__PASSAGE PROVIDED__:
*** Block opens ***

First, thanks he is a young prepper ;0)

Yea im prepping as much as i can too. you never know


----------



## Annie (Dec 5, 2015)

Congrats on the new baby! Wonderful! One great prepper/baby advise: support and encourage mama to keep breastfeeding! LLLI | Home


----------



## MikeyPrepper (Nov 29, 2012)

**UPDATE**
Hes doing great!!


Annie said:


> Congrats on the new baby! Wonderful! One great prepper/baby advise: support and encourage mama to keep breastfeeding! LLLI | Home


----------



## Annie (Dec 5, 2015)

MikeyPrepper said:


> **UPDATE**
> Hes doing great!!


Wonderful! Nothing like a new baby.


----------



## MikeyPrepper (Nov 29, 2012)

Yea ll is good. sleep pretty good at night too ;0)


Annie said:


> Wonderful! Nothing like a new baby.


----------



## Moonshinedave (Mar 28, 2013)

Hello Mikey, good to hear from you again, congrats on the new son, and new home. preppering here is about the same: food, ammo, and such. All out nuclear war?, it that happens, I hope the first bomb hits my roof, they ain't enough beanie wienies to make that work out.
New Jersey guy moving to Georgia?, that's the stuff movies are made of, best of luck.


----------



## MikeyPrepper (Nov 29, 2012)

Hey MOONSHINE.Thanks i hope all is well. thank you. GA bound eventually!!!


Moonshinedave said:


> Hello Mikey, good to hear from you again, congrats on the new son, and new home. preppering here is about the same: food, ammo, and such. All out nuclear war?, it that happens, I hope the first bomb hits my roof, they ain't enough beanie wienies to make that work out.
> New Jersey guy moving to Georgia?, that's the stuff movies are made of, best of luck.


----------

*** Block closes ***

__DATA EXTRACT__:

*** Block opens ***

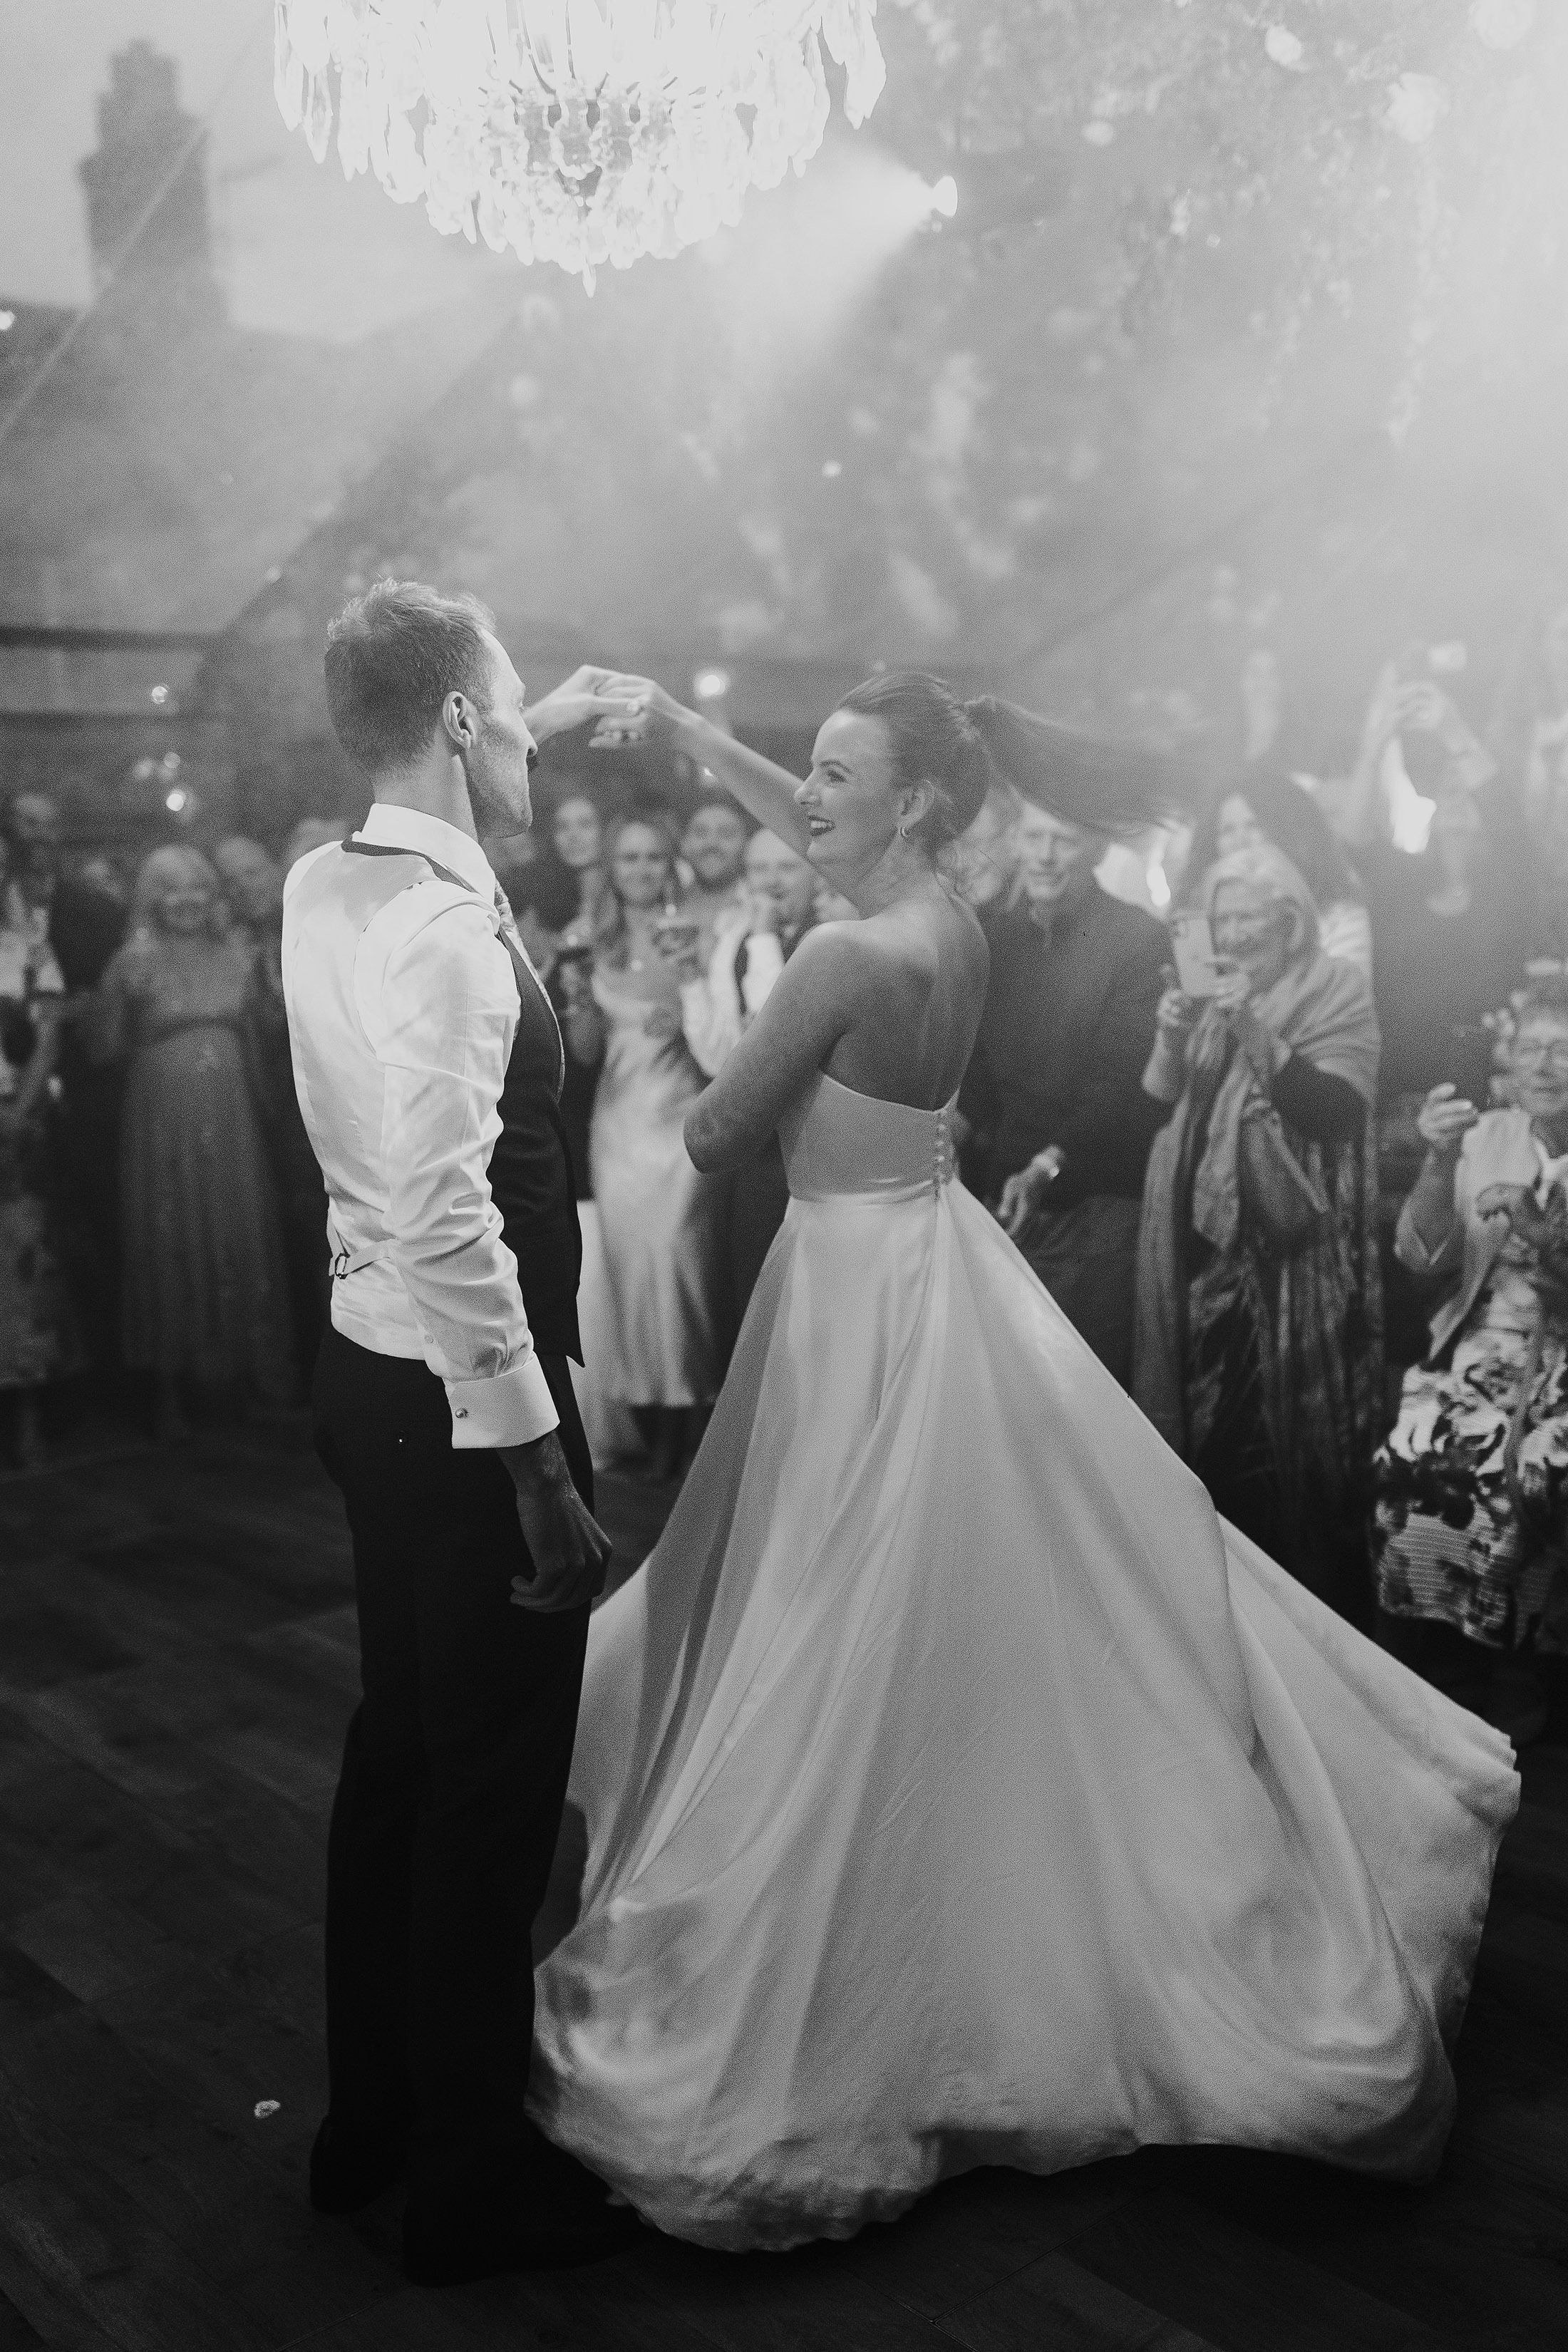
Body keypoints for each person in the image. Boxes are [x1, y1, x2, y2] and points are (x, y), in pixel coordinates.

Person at [522, 664, 1517, 2254]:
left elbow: (714, 1139)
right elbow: (823, 832)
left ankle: (863, 1923)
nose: (811, 791)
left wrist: (658, 1023)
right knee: (968, 1575)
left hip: (851, 1286)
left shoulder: (842, 951)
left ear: (909, 799)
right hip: (934, 1255)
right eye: (812, 770)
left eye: (839, 774)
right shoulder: (949, 917)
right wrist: (694, 733)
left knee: (837, 1592)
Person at [281, 580, 634, 2286]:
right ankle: (471, 2179)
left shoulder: (326, 877)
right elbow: (445, 1213)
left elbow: (369, 1182)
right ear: (465, 723)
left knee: (400, 1755)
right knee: (488, 1792)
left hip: (363, 1378)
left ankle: (369, 2125)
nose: (523, 725)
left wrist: (520, 701)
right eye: (504, 702)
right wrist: (545, 1470)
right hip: (460, 1402)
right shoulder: (446, 928)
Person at [1135, 844, 1383, 1614]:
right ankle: (1221, 1611)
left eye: (1247, 917)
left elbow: (1335, 1111)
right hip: (1206, 1253)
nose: (1234, 934)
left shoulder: (1335, 986)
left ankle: (1298, 1621)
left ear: (1289, 919)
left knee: (1273, 1454)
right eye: (1222, 919)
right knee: (1211, 1443)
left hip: (1291, 1261)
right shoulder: (1208, 993)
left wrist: (1252, 1029)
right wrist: (1173, 1032)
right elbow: (1160, 1096)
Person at [956, 701, 1174, 1388]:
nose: (1047, 856)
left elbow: (1126, 1090)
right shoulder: (991, 936)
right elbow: (979, 1082)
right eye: (1036, 837)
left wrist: (1048, 1166)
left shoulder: (1135, 940)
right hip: (1002, 1196)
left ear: (1098, 850)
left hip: (1099, 1199)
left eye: (1066, 840)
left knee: (1081, 1393)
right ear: (1016, 842)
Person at [1373, 986, 1568, 1722]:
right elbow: (1424, 1257)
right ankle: (1431, 1653)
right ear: (1508, 1063)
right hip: (1483, 1338)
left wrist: (1544, 1231)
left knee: (1532, 1467)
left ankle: (1521, 1665)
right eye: (1529, 1049)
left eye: (1561, 1047)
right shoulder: (1485, 1135)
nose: (1544, 1064)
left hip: (1562, 1353)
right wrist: (1437, 1158)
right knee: (1413, 1457)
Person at [90, 846, 294, 1440]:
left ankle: (254, 1382)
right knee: (170, 1229)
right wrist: (108, 1000)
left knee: (238, 1228)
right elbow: (103, 1050)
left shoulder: (241, 956)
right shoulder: (131, 960)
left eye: (198, 888)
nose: (186, 901)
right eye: (171, 889)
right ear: (151, 898)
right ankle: (170, 1394)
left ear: (214, 895)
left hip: (235, 1116)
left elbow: (272, 1036)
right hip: (161, 1120)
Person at [562, 812, 721, 1481]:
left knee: (682, 1272)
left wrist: (692, 994)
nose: (642, 869)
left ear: (670, 864)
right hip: (618, 1129)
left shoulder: (698, 936)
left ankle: (690, 1432)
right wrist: (576, 1003)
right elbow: (588, 1056)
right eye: (629, 858)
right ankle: (650, 1428)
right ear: (614, 868)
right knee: (631, 1277)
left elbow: (722, 1037)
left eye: (654, 857)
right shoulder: (590, 942)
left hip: (681, 1127)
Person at [672, 826, 819, 1344]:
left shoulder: (831, 937)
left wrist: (761, 939)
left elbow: (778, 1042)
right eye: (760, 869)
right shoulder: (738, 940)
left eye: (786, 867)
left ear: (813, 870)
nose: (772, 881)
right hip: (758, 1155)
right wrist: (691, 979)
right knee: (754, 1301)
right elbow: (721, 1058)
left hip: (815, 1148)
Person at [215, 837, 331, 1388]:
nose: (247, 887)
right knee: (295, 1238)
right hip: (270, 1114)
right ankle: (314, 1366)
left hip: (333, 1104)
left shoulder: (317, 924)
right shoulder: (234, 949)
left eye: (253, 872)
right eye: (232, 881)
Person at [0, 832, 83, 1466]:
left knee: (24, 1271)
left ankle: (27, 1421)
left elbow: (50, 1032)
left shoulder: (27, 946)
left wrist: (18, 1117)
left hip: (16, 1129)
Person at [1185, 767, 1371, 975]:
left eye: (1254, 825)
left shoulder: (1339, 921)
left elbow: (1341, 996)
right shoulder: (1202, 924)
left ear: (1289, 834)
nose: (1240, 841)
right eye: (1227, 830)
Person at [678, 792, 750, 948]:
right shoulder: (669, 908)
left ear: (746, 843)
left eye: (726, 834)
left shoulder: (759, 908)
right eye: (701, 834)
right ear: (684, 843)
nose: (712, 844)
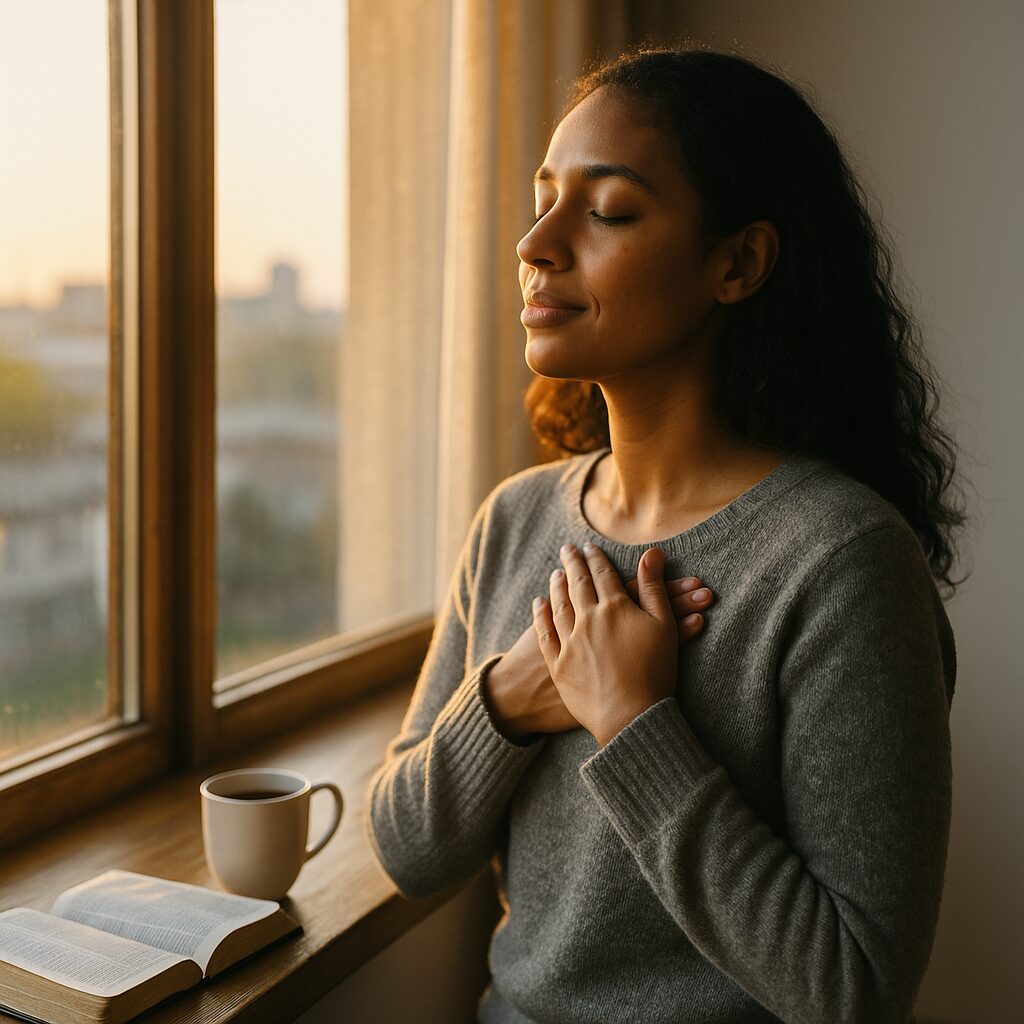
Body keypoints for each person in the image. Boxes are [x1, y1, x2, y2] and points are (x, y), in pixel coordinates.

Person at [365, 43, 968, 1024]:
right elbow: (405, 849)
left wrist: (634, 721)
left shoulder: (843, 563)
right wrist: (512, 696)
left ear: (737, 263)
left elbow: (853, 991)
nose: (536, 242)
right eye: (543, 200)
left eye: (607, 210)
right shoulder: (515, 518)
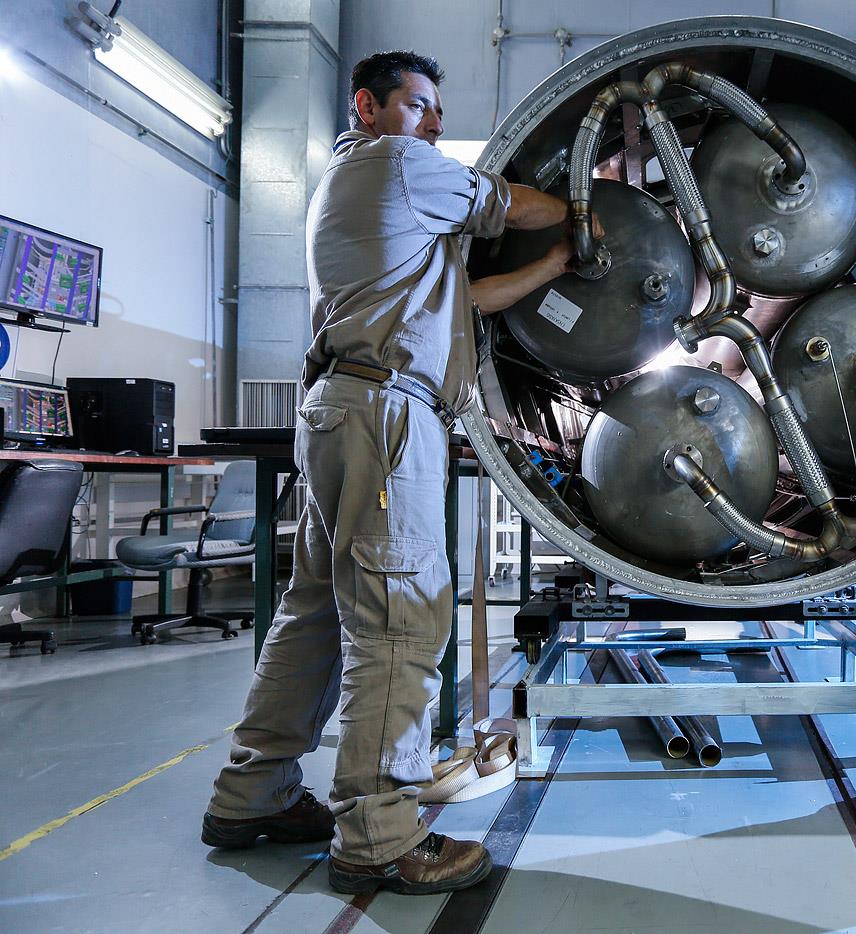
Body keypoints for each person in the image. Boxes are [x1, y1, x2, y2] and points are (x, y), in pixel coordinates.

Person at [200, 50, 592, 896]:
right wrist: (594, 217)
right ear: (367, 108)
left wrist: (557, 267)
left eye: (437, 111)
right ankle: (378, 833)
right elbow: (510, 205)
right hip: (384, 417)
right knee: (400, 618)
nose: (434, 123)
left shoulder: (371, 193)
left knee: (312, 615)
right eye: (418, 106)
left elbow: (467, 303)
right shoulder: (395, 164)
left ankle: (251, 791)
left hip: (347, 409)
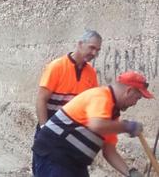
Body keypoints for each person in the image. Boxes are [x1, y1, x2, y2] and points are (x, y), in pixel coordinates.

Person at [32, 71, 153, 177]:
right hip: (54, 156)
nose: (135, 103)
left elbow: (109, 151)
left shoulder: (112, 116)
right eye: (137, 98)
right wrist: (127, 127)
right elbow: (96, 125)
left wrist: (130, 173)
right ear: (129, 91)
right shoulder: (101, 96)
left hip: (74, 162)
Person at [32, 30, 102, 174]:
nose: (94, 53)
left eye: (98, 50)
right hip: (51, 132)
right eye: (92, 47)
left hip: (73, 137)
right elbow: (41, 99)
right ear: (80, 44)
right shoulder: (56, 67)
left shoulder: (91, 73)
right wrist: (45, 128)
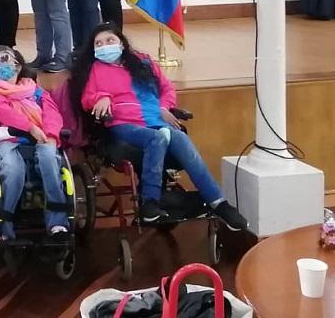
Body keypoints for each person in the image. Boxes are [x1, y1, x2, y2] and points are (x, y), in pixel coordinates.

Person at [70, 23, 248, 231]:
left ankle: (219, 203)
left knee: (179, 138)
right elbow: (88, 97)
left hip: (156, 119)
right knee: (158, 137)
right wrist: (102, 97)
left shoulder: (143, 62)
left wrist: (165, 107)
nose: (104, 46)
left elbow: (167, 88)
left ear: (122, 43)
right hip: (123, 123)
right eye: (98, 44)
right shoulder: (96, 70)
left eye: (110, 41)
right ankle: (150, 202)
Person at [0, 47, 69, 244]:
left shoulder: (35, 90)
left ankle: (57, 223)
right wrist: (29, 128)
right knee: (12, 167)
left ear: (19, 67)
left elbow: (52, 114)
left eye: (8, 62)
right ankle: (5, 225)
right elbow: (3, 112)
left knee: (50, 158)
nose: (3, 67)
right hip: (6, 137)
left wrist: (51, 135)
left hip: (41, 135)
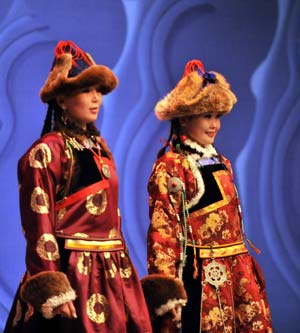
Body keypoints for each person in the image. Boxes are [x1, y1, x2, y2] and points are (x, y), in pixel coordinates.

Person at [4, 40, 152, 333]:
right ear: (62, 100)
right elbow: (39, 224)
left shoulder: (100, 148)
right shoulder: (47, 152)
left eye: (99, 90)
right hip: (72, 272)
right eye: (86, 90)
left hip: (113, 271)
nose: (96, 99)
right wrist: (53, 285)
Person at [146, 59, 273, 333]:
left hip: (236, 270)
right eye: (207, 116)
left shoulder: (222, 161)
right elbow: (162, 230)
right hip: (202, 276)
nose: (214, 124)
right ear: (184, 118)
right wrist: (167, 290)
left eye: (217, 116)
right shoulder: (173, 165)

*** Block closes ***

__WORK ORDER__: For each statement, say yes or no according to the forum thread and quote the words that decide it. (a) Moonshinedave says his prepping is about food, ammo, and such. (b) MikeyPrepper says the baby sleeps poorly at night. (c) Moonshinedave congratulates Mikey on a new daughter. Rely only on the forum thread, not on the records.

__SOLUTION FOR THIS PROBLEM__:
(a) Yes: "preppering here is about the same: food, ammo, and such"
(b) No: "sleep pretty good at night too"
(c) No: "congrats on the new son"